KEY PASSAGE: 1 Timothy 6:12
BIG PICTURE QUESTION: What is sanctification? Sanctification is the process of becoming more like Jesus by the power of the Holy Spirit.
Overview For Parents:
During Paul’s second missionary journey, Paul stopped in Ephesus and preached in the synagogue. (See Acts 18:19.) Apollos, a Jewish believer, also taught in the synagogue there. Paul’s third missionary journey took him back to Ephesus, where he spent two to three years speaking with crowds about Jesus. (See Acts 19:8-10.) As people believed in Jesus, the church was established and grew under local leadership.
Paul was in a Roman prison when he wrote his letter to the church at Ephesus. Paul’s letter to the Ephesians—like other letters he wrote to churches when he was unable to meet with them in person—brought words of instruction and encouragement that are still helpful to believers today. The letter to the Ephesians focuses on the big idea of unity.
Paul wrote to teach Jewish and Gentile believers that they are one in Christ and that they should treat one another with the love of Christ. Focus on these three ways believers are united: united in sin, united in Christ, and united in one church.
First, we are united in sin. Paul’s description applies to first-century believers, to believers today, and to everyone. We are spiritually dead. Our union with Adam as the representative of the whole human race unites us in sin. Apart from Christ, we live as the world lives—doing whatever we want. This is bad news.
Next, we are united in Christ. Jesus is the second Adam. All who trust in Him are united in Him. He makes us alive again. This is the good news of the Bible. Finally, we are united as the church. Jesus breaks down barriers between Jew and Gentile, and He unites forgiven sinners as one church.
As you teach kids, emphasize that God brings together different people as the church.
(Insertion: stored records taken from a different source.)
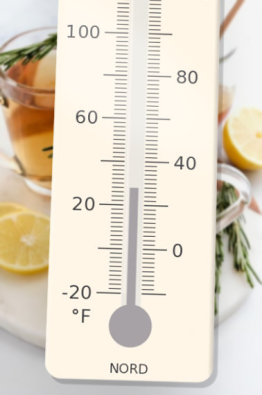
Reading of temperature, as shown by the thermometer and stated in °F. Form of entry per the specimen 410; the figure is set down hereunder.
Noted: 28
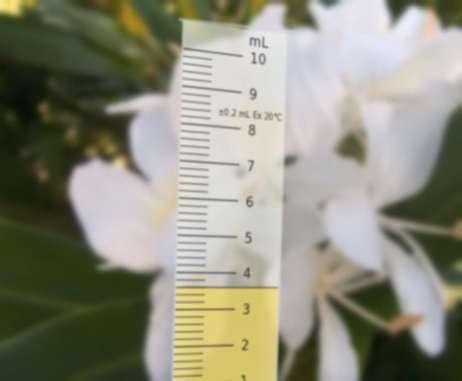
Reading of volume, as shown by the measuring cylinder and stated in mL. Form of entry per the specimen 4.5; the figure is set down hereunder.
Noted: 3.6
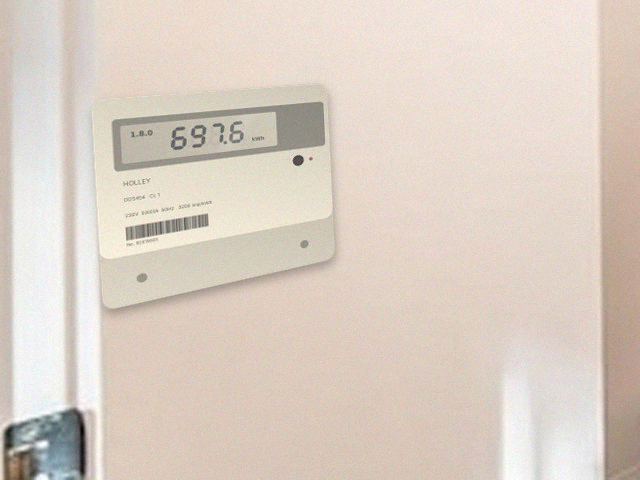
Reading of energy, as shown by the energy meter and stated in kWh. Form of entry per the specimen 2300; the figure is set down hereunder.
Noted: 697.6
People who might otherwise have nothing in common are part of the same family, adopted as brothers and sisters in Christ forever and ever.
In today's story, we see how Jesus unites all sorts of different people to be one body in His Name. That's because we as Christians are called to fight the good fight of faith, but we aren't called to do it alone. We need other people. Aside from God, who are those people you know you can go to when you are feeling discouraged? How can you encourage other people?
Old Testament Lesson
Daniel in the Lion's Den
BIBLE PASSAGE: Daniel 6
STORY POINT: God shut the mouths of the lions to save Daniel.
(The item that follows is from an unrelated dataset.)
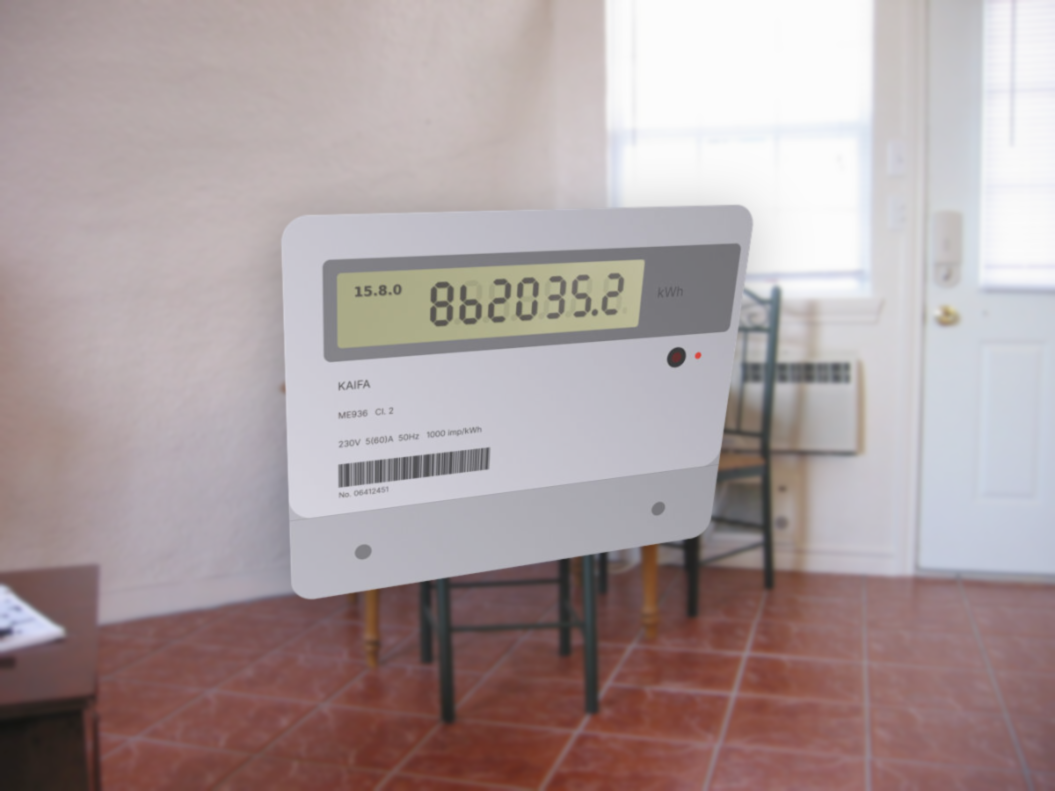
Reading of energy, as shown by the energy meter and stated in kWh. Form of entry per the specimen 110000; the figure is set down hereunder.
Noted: 862035.2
KEY PASSAGE: 1 Thessalonians 5:16-18
BIG PICTURE QUESTION: Why do we pray? We pray because we trust God, and we know He hears us.
Overview For Parents:
The fifth chapter of Daniel ends with the death of King Belshazzar when the Persians took over Babylon and Darius was put on the throne. Babylon was on the decline—no longer the powerful, prosperous empire it once was. By this time Daniel was an old man, probably in his early 80s. He served the new king as one of the three leading supervisors in the kingdom.
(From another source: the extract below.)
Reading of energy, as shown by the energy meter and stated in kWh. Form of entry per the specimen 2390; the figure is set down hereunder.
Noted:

Daniel was very good at his job—so good, in fact, that King Darius planned to put him in charge of the entire kingdom. The other supervisors and governors were jealous of Daniel. They watched for him to do something wrong so they could complain to the king. Read Daniel 6:4. Daniel was “trustworthy, and no negligence or corruption was found in him.”
Through the malevolent persuasion of the king’s leaders, King Darius passed a law that no one could pray to anyone but him, the king, for 30 days. But Daniel continued to pray boldly to God.
Guide kids to imagine how Daniel might have felt. Was he worried about getting caught? Did he have nightmares about being eaten by lions? Even the king’s threat of death did not stop Daniel from praying. The jealous officials turned him in, and Daniel was thrown into the lions’ den.
As you teach kids, emphasize that Daniel was faithful to God—the true King—and God rescued Him. God’s protection of Daniel served to show all the people that the God of Daniel “is the living God, and he endures forever; his kingdom will never be destroyed, and his dominion has no end” (Dan. 6:26).
God also calls us to trust and obey Him no matter what. God sent His Son, Jesus, to rescue us from something much more dangerous than lions. Jesus rescues us from sin and death. Pray that through your faith, and that of the kids you lead, “may the name of God be praised forever and ever” (Dan. 2:20).
Trust and Obey
In today's story, we see how Daniel obeyed God over man; he knew that prayer was more important that what other people thought about him. God calls us to obey even when it's hard, and even when no one else is. Has there been a time in your life when it was difficult to obey? This week, let's take some time to pray and ask God to help us obey him always, knowing that He is always with and will strengthen us!